6. Climb to the top of the mat for 3 rounds of Surya Namaskar
to. The easiest version
7. Shavasana - 1 to 2 minutes
8. Climb to the top of the mat to lean forward, standing
to. Surround yourself on your feet with your knees slightly bent and lift your chin at the end to avoid dizziness.
9. LR Side Stretch
10. Step back with your right foot into Triangle Pose / Trikonasana LR
to. Drishti's point is the raised hand or the floor
yes. Easier: bend the front leg, optionally place the arm on the thigh
11. Reverse Triangle Prep LR
12. Palm Tree Pose / Tadasana - 3 times
to. When your heels are on the floor, put your hands on your head
yes. When your heels are off the ground, put your hands up in the air
C. Drishti point: look forward or upward
13. Tree Pose / Vrikshasana LR - 4 to 6 breaths
to. Hands in pranamasana or on the head
14. Sit in a comfortable cross-legged position for the Mudrasana LR Psychic Union / Yoga posture - 4 breaths
15. Butterfly pose / Badhakonasana - 4 to 6 breaths
to. First, flap your butterfly wings
yes. Then relax and bring your forehead to the floor
16. One-legged forward lean / Janu Sirshasana LR - 4 to 6 breaths
17. Seated Forward Bend / Paschimottanasana - 4 to 6 breaths
to. Relax your back
18. LR table pose
to. Raise the opposite arm and leg
19. Easy Cobra Pose / Saral Bhujangasana - 2 times
to. Front on the floor
yes. Hands over the head, fingertips aligned with the crown.
C. Legs together and relaxed
20. Half-Locust / Ardha Shalabasana - 3 times, 3 seconds, LR
21. Return to the child's posture / Balasana
22. Seated Spinal Torsion / Ardha Metsyendrasana LR
to. Soft option
- Revolved Easy Pose / Parivrtta Sukhasana, legs crossed
- Part 1 of the Spinal Twist Prostration Pose / Bhu Namanasana
23. One Leg Raises / Padotthanasana - 5 LR
to. Inhale - raise / exhale - lower
yes. Hold your breath and hold for 3-5 seconds.

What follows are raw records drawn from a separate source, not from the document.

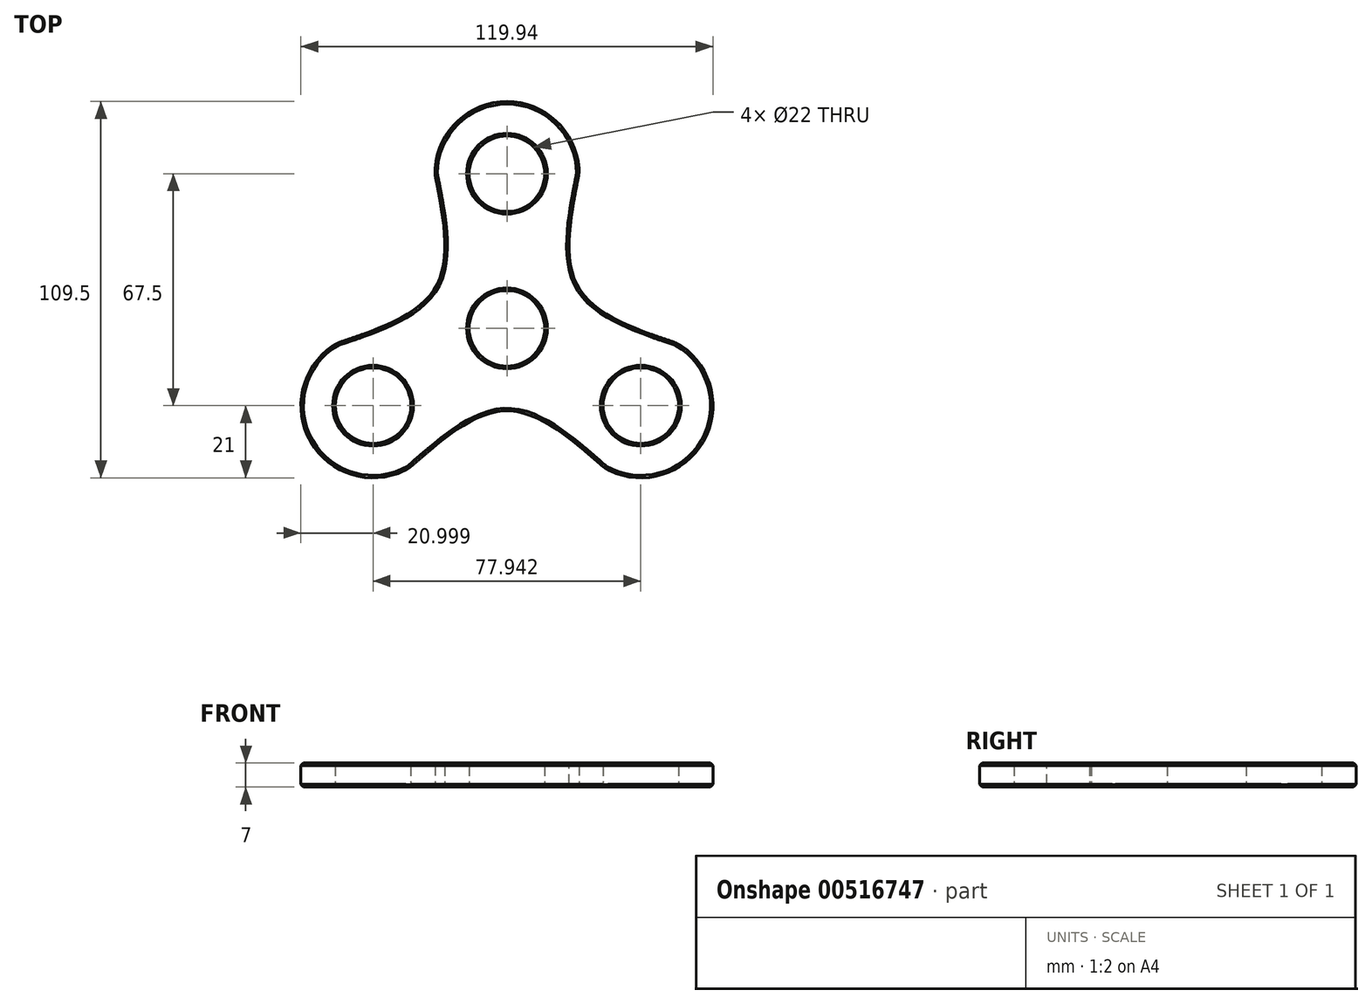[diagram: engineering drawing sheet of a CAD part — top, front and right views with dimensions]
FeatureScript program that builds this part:
annotation { "Feature Type Name" : "Feature", "Feature Type Description" : "" }
export const myFeature = defineFeature(function(context is Context, id is Id, definition is map)
    precondition{}
    {
        {
            var Q0;
            Q0=qCreatedBy(makeId("Top.planeOp"),FACE);
            var sketch = newSketch(context, id + "F0", { "sketchPlane" : qUnion([Q0])});
            skSolve(sketch);
        }
        {
            var Q0;
            Q0=qCreatedBy(makeId("Top.planeOp"),FACE);
            var sketch = newSketch(context, id + "F1", { "sketchPlane" : qUnion([Q0])});
            skCircle(sketch, "E0", {"center": v(0, 0) * mm, "radius": 11 * mm});
            skLineSegment(sketch, "E1", {"start": v(0, 0) * mm, "end": v(0, 45) * mm, "construction": true});
            skLineSegment(sketch, "E2", {"start": v(0, 0) * mm, "end": v(38.97, -22.5) * mm, "construction": true});
            skLineSegment(sketch, "E3", {"start": v(0, 0) * mm, "end": v(-38.97, -22.5) * mm, "construction": true});
            skCircle(sketch, "E4", {"center": v(38.97, -22.5) * mm, "radius": 11 * mm});
            skCircle(sketch, "E5", {"center": v(0, 45) * mm, "radius": 11 * mm});
            skCircle(sketch, "E6", {"center": v(-38.97, -22.5) * mm, "radius": 11 * mm});
            skCircle(sketch, "E7", {"center": v(0, 0) * mm, "radius": 20 * mm});
            skArc(sketch, "E8", {"start": v(19.5, 37.2) * mm, "mid": v(0, 66) * mm, "end": v(-19.5, 37.2) * mm});
            skArc(sketch, "E9", {"start": v(22.47, -35.49) * mm, "mid": v(57.16, -33) * mm, "end": v(41.97, -1.72) * mm});
            skArc(sketch, "E10", {"start": v(-41.97, -1.72) * mm, "mid": v(-57.16, -33) * mm, "end": v(-22.47, -35.49) * mm});
            skLineSegment(sketch, "E11", {"start": v(38.97, -22.5) * mm, "end": v(-38.97, 22.5) * mm, "construction": true});
            skLineSegment(sketch, "E12", {"start": v(-38.97, -22.5) * mm, "end": v(38.97, 22.5) * mm, "construction": true});
            skLineSegment(sketch, "E13", {"start": v(0, 0) * mm, "end": v(0, -45) * mm, "construction": true});
            skPoint(sketch, "E14", {"position": v(-21, 45) * mm});
            skPoint(sketch, "E15", {"position": v(-49.47, -4.31) * mm});
            skPoint(sketch, "E16", {"position": v(-28.47, -40.69) * mm});
            skPoint(sketch, "E17", {"position": v(49.47, -4.31) * mm});
            skPoint(sketch, "E18", {"position": v(28.47, -40.69) * mm});
            skPoint(sketch, "E19", {"position": v(-20.78, 12) * mm});
            skPoint(sketch, "E20", {"position": v(20.78, 12) * mm});
            skPoint(sketch, "E21", {"position": v(0, -24) * mm});
            skFitSpline(sketch, "E22", {"points": [v(-21, 45) * mm, v(-20.78, 12) * mm, v(-49.47, -4.31) * mm], "startDerivative": vector(14.88, -74.34) * mm, "endDerivative": vector(-71.82, -24.28) * mm});
            skFitSpline(sketch, "E23", {"points": [v(21, 45) * mm, v(20.78, 12) * mm, v(49.47, -4.31) * mm], "startDerivative": vector(-14.88, -74.34) * mm, "endDerivative": vector(71.82, -24.28) * mm});
            skFitSpline(sketch, "E24", {"points": [v(28.47, -40.69) * mm, v(0, -24) * mm, v(-28.47, -40.69) * mm], "startDerivative": vector(-56.94, 50.06) * mm, "endDerivative": vector(-56.94, -50.06) * mm});
            skPoint(sketch, "E25", {"position": v(-57.16, -33) * mm});
            skPoint(sketch, "E26", {"position": v(0, 66) * mm});
            skSolve(sketch);
        }
        {
            var Q0;
            Q0 = qSketchRegion(id + "F0", true);
            var Q1;
            Q1=makeQuery(id+"F1.imprint","IMPRINT",FACE,{"disambiguationData":[TD([[makeQuery(id+"F1.imprint","IMPRINT",EDGE,{"derivedFrom":sQuery(id+"F1.wireOp",EDGE,"E4")}),-1.0]])]});
            var Q2;
            Q2=makeQuery(id+"F1.imprint","IMPRINT",FACE,{"disambiguationData":[TD([[makeQuery(id+"F1.imprint","IMPRINT",EDGE,{"derivedFrom":sQuery(id+"F1.wireOp",EDGE,"E0")}),-1.0]])]});
            extrude(context, id + "F2", {"entities" : qUnion([Q0, Q1, Q2]), "depth" : 7 * mm, "offsetDistance" : 25 * mm});
        }
        {
            var Q0;
            Q0=makeQuery(id+"F2.opExtrude","CAP_FACE",FACE,{"disambiguationData":[OSD([sQuery(id+"F1.wireOp",EDGE,"E0"),sQuery(id+"F1.wireOp",EDGE,"E4"),sQuery(id+"F1.wireOp",EDGE,"E5"),sQuery(id+"F1.wireOp",EDGE,"E6"),sQuery(id+"F1.wireOp",EDGE,"E8"),sQuery(id+"F1.wireOp",EDGE,"E9"),sQuery(id+"F1.wireOp",EDGE,"E10"),sQuery(id+"F1.wireOp",EDGE,"E22"),sQuery(id+"F1.wireOp",EDGE,"E23"),sQuery(id+"F1.wireOp",EDGE,"E24")])],"isStart":false});
            var Q1;
            Q1=makeQuery(id+"F2.opExtrude","CAP_FACE",FACE,{"disambiguationData":[OSD([sQuery(id+"F1.wireOp",EDGE,"E0"),sQuery(id+"F1.wireOp",EDGE,"E4"),sQuery(id+"F1.wireOp",EDGE,"E5"),sQuery(id+"F1.wireOp",EDGE,"E6"),sQuery(id+"F1.wireOp",EDGE,"E8"),sQuery(id+"F1.wireOp",EDGE,"E9"),sQuery(id+"F1.wireOp",EDGE,"E10"),sQuery(id+"F1.wireOp",EDGE,"E22"),sQuery(id+"F1.wireOp",EDGE,"E23"),sQuery(id+"F1.wireOp",EDGE,"E24")])],"isStart":true});
            chamfer(context, id + "F3", {"entities" : qUnion([Q0, Q1]), "width" : 0.75 * mm, "tangentPropagation" : true});
        }
        {
            var Q0;
            Q0=makeQuery(id+"F2.opExtrude","SWEPT_EDGE",EDGE,{"disambiguationData":[OSD([sQuery(id+"F1.wireOp",EDGE,"E9"),sQuery(id+"F1.wireOp",EDGE,"E24")])]});
            var Q1;
            Q1=makeQuery(id+"F2.opExtrude","SWEPT_EDGE",EDGE,{"disambiguationData":[OSD([sQuery(id+"F1.wireOp",EDGE,"E10"),sQuery(id+"F1.wireOp",EDGE,"E24")])]});
            var Q2;
            Q2=makeQuery(id+"F2.opExtrude","SWEPT_EDGE",EDGE,{"disambiguationData":[OSD([sQuery(id+"F1.wireOp",EDGE,"E10"),sQuery(id+"F1.wireOp",EDGE,"E22")])]});
            var Q3;
            Q3=makeQuery(id+"F2.opExtrude","SWEPT_EDGE",EDGE,{"disambiguationData":[OSD([sQuery(id+"F1.wireOp",EDGE,"E8"),sQuery(id+"F1.wireOp",EDGE,"E22")])]});
            var Q4;
            Q4=makeQuery(id+"F2.opExtrude","SWEPT_EDGE",EDGE,{"disambiguationData":[OSD([sQuery(id+"F1.wireOp",EDGE,"E8"),sQuery(id+"F1.wireOp",EDGE,"E23")])]});
            var Q5;
            Q5=makeQuery(id+"F2.opExtrude","SWEPT_EDGE",EDGE,{"disambiguationData":[OSD([sQuery(id+"F1.wireOp",EDGE,"E9"),sQuery(id+"F1.wireOp",EDGE,"E23")])]});
            fillet(context, id + "F4", {"entities" : qUnion([Q0, Q1, Q2, Q3, Q4, Q5]), "radius" : 10 * mm, "tangentPropagation" : true, "allowEdgeOverflow" : false});
        }
    });
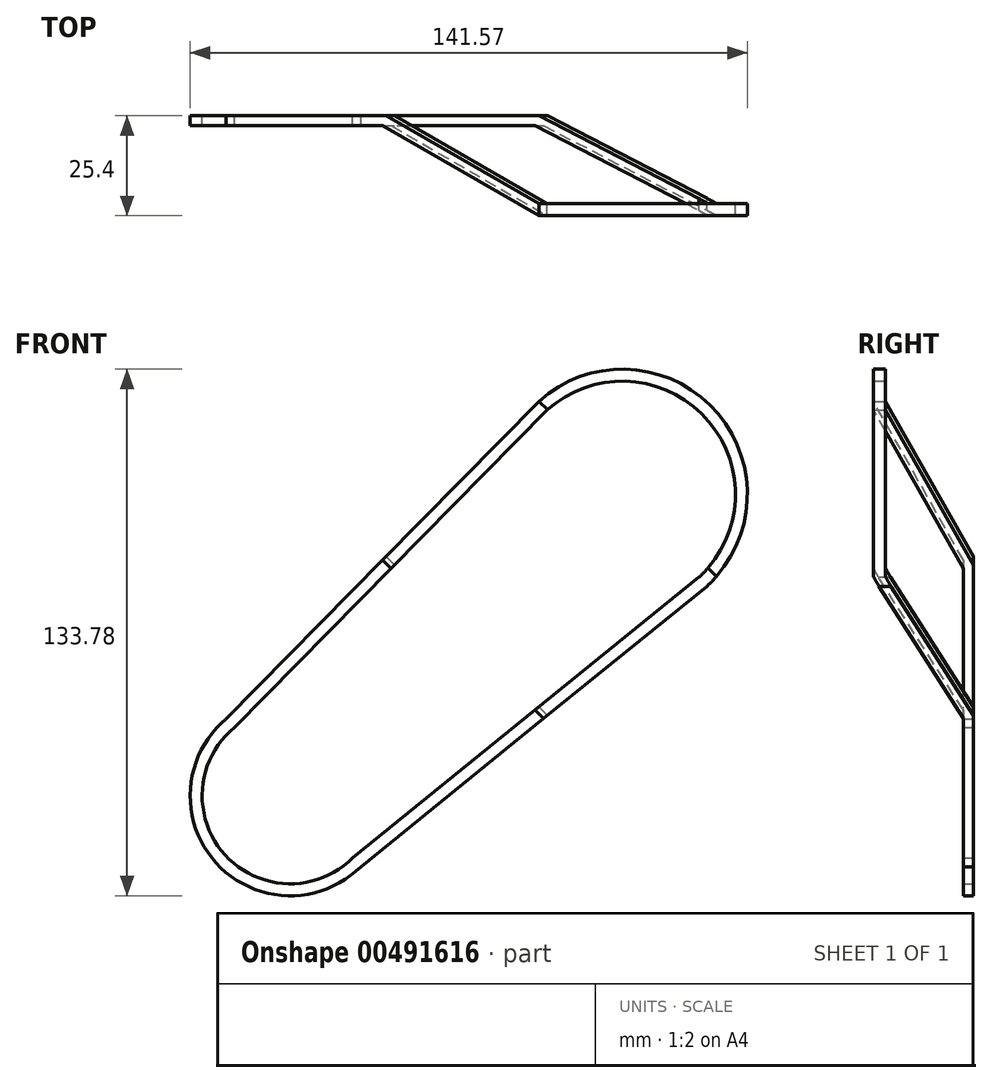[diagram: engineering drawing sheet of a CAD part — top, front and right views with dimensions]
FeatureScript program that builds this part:
annotation { "Feature Type Name" : "Feature", "Feature Type Description" : "" }
export const myFeature = defineFeature(function(context is Context, id is Id, definition is map)
    precondition{}
    {
        {
            var Q0;
            Q0=qCreatedBy(makeId("Front.planeOp"),FACE);
            var sketch = newSketch(context, id + "F0", { "sketchPlane" : qUnion([Q0])});
            skPoint(sketch, "E0.visualSharp", {"position": v(-70.83, -28.34) * mm});
            skPoint(sketch, "E1.visualSharp", {"position": v(-30.28, -68.28) * mm});
            skPoint(sketch, "E2.visualSharp", {"position": v(67.86, 31.35) * mm});
            skPoint(sketch, "E3.visualSharp", {"position": v(27.31, 71.3) * mm});
            skArc(sketch, "E4.1", {"start": v(-24.61, -58.08) * mm, "mid": v(-61.36, -57.15) * mm, "end": v(-58.78, -20.48) * mm});
            skArc(sketch, "E4.5", {"start": v(20.6, 60.15) * mm, "mid": v(65.34, 57.92) * mm, "end": v(63.3, 13.16) * mm});
            skLineSegment(sketch, "E5", {"start": v(-58.78, -20.48) * mm, "end": v(20.6, 60.15) * mm});
            skLineSegment(sketch, "E6", {"start": v(-24.61, -58.08) * mm, "end": v(63.3, 13.16) * mm});
            skLineSegment(sketch, "E7.0", {"start": v(-56.72, -22.74) * mm, "end": v(22.7, 57.95) * mm});
            skArc(sketch, "E7.1", {"start": v(-26.66, -55.8) * mm, "mid": v(-59.1, -55.1) * mm, "end": v(-56.72, -22.74) * mm});
            skLineSegment(sketch, "E7.2", {"start": v(-26.66, -55.8) * mm, "end": v(61.32, 15.47) * mm});
            skArc(sketch, "E7.3", {"start": v(22.7, 57.95) * mm, "mid": v(63.08, 55.87) * mm, "end": v(61.32, 15.47) * mm});
            skLineSegment(sketch, "E8.bottom", {"start": v(-42.54, -22.02) * mm, "end": v(-48, -22.02) * mm});
            skLineSegment(sketch, "E8.top", {"start": v(-42.54, -55.26) * mm, "end": v(-48, -55.26) * mm});
            skLineSegment(sketch, "E8.left", {"start": v(-42.54, -22.02) * mm, "end": v(-42.54, -55.26) * mm});
            skLineSegment(sketch, "E8.right", {"start": v(-48, -22.02) * mm, "end": v(-48, -55.26) * mm});
            skLineSegment(sketch, "E9", {"start": v(-19.1, 19.83) * mm, "end": v(21.83, -20.45) * mm});
            skSolve(sketch);
        }
        {
            var Q0;
            {var subQ5=sQuery(id+"F0.wireOp",EDGE,"E4.1");Q0=makeQuery(id+"F0.imprint","IMPRINT",FACE,{"disambiguationData":[TD([[makeQuery(id+"F0.imprint","IMPRINT",EDGE,{"derivedFrom":subQ5}),-1.0]])]});}
            var Q1;
            {var subQ1=sQuery(id+"F0.wireOp",EDGE,"E7.1");Q1=makeQuery(id+"F0.imprint","IMPRINT",FACE,{"disambiguationData":[TD([[makeQuery(id+"F0.imprint","IMPRINT",EDGE,{"derivedFrom":subQ1}),-1.0]])]});}
            extrude(context, id + "F1", {"entities" : qUnion([Q0, Q1]), "depth" : 2.54 * mm});
        }
        {
            var Q0;
            {var subQ8=sQuery(id+"F0.wireOp",EDGE,"E4.5");Q0=makeQuery(id+"F0.imprint","IMPRINT",FACE,{"disambiguationData":[TD([[makeQuery(id+"F0.imprint","IMPRINT",EDGE,{"derivedFrom":subQ8}),-1.0]])]});}
            var Q1;
            {var subQ0=sQuery(id+"F0.wireOp",EDGE,"E7.3");Q1=makeQuery(id+"F0.imprint","IMPRINT",FACE,{"disambiguationData":[TD([[makeQuery(id+"F0.imprint","IMPRINT",EDGE,{"derivedFrom":subQ0}),-1.0]])]});}
            extrude(context, id + "F2", {"entities" : qUnion([Q0, Q1]), "operationType" : NewBodyOperationType.ADD, "depth" : 25.4 * mm});
        }
        {
            var Q0;
            {var subQ0=sQuery(id+"F0.wireOp",EDGE,"E5");Q0=makeQuery(id+"F2.boolean.opBoolean","MERGE",FACE,{"derivedFrom":[makeQuery(id+"F1.opExtrude","SWEPT_FACE",FACE,{"disambiguationData":[OSD([subQ0])]}),makeQuery(id+"F2.opExtrude","SWEPT_FACE",FACE,{"disambiguationData":[OSD([subQ0])]})]});}
            var sketch = newSketch(context, id + "F3", { "sketchPlane" : qUnion([Q0])});
            skLineSegment(sketch, "E10", {"start": v(2.54, 0.74) * mm, "end": v(25.4, 57.32) * mm});
            skLineSegment(sketch, "E11", {"start": v(25.4, 57.32) * mm, "end": v(22.35, 57.32) * mm});
            skLineSegment(sketch, "E12", {"start": v(22.35, 57.32) * mm, "end": v(0, 2) * mm});
            skLineSegment(sketch, "E13.0", {"start": v(22.35, 87.16) * mm, "end": v(22.35, 53.8) * mm});
            skSolve(sketch);
        }
        {
            var Q0;
            Q0=makeQuery(id+"F3.imprint","IMPRINT",FACE,{"disambiguationData":[TD([[makeQuery(id+"F3.imprint","IMPRINT",EDGE,{"derivedFrom":sQuery(id+"F3.wireOp",EDGE,"E10")}),-1.0]])]});
            extrude(context, id + "F4", {"entities" : qUnion([Q0]), "operationType" : NewBodyOperationType.REMOVE, "endBound" : BoundingType.THROUGH_ALL, "oppositeDirection" : true, "depth" : 25.4 * mm});
        }
        {
            var Q0;
            {var subQ0=sQuery(id+"F3.wireOp",EDGE,"E12");Q0=makeQuery(id+"F3.imprint","IMPRINT",FACE,{"disambiguationData":[TD([[makeQuery(id+"F3.imprint","IMPRINT",EDGE,{"derivedFrom":subQ0}),-1.0]])]});}
            extrude(context, id + "F5", {"entities" : qUnion([Q0]), "operationType" : NewBodyOperationType.REMOVE, "endBound" : BoundingType.THROUGH_ALL, "oppositeDirection" : true, "depth" : 25.4 * mm});
        }
        {
            var Q0;
            {var subQ0=sQuery(id+"F0.wireOp",EDGE,"E5");Q0=makeQuery(id+"F2.boolean.opBoolean","MERGE",FACE,{"derivedFrom":[makeQuery(id+"F1.opExtrude","SWEPT_FACE",FACE,{"disambiguationData":[OSD([subQ0])]}),makeQuery(id+"F2.opExtrude","SWEPT_FACE",FACE,{"disambiguationData":[OSD([subQ0])]})]});}
            var sketch = newSketch(context, id + "F6", { "sketchPlane" : qUnion([Q0])});
            skLineSegment(sketch, "E14.bottom", {"start": v(22.35, 57.32) * mm, "end": v(0, 57.32) * mm});
            skLineSegment(sketch, "E14.top", {"start": v(22.35, 106.48) * mm, "end": v(0, 106.48) * mm});
            skLineSegment(sketch, "E14.left", {"start": v(22.35, 57.32) * mm, "end": v(22.35, 106.48) * mm});
            skLineSegment(sketch, "E14.right", {"start": v(0, 57.32) * mm, "end": v(0, 106.48) * mm});
            skSolve(sketch);
        }
        {
            var Q0;
            Q0 = qSketchRegion(id + "F6", true);
            extrude(context, id + "F7", {"entities" : qUnion([Q0]), "operationType" : NewBodyOperationType.REMOVE, "endBound" : BoundingType.THROUGH_ALL, "oppositeDirection" : true, "depth" : 25.4 * mm});
        }
    });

24. Knee to Chest Position / Supta Pawanmuktasana - 3 times, LR
to. Exhale, bring nose to knee
25. Abdominal stretching posture for sleeping / Supta Udarakarshanasana - 3 times, LR
to. Wait 3 seconds
27. fold back
28. Shavasana
Yoga purifies your soul by regular practise of yoga in everyday life it can help you to cure your depression,anxiety,insomnia,etc.Different kinds of yoga acts different parts of our body and also yoga helps to boost our immune system and its scientifically proven
Lets celebrate INTERNATIONAL YOGA DAY Which is coming on 21st if June 2020.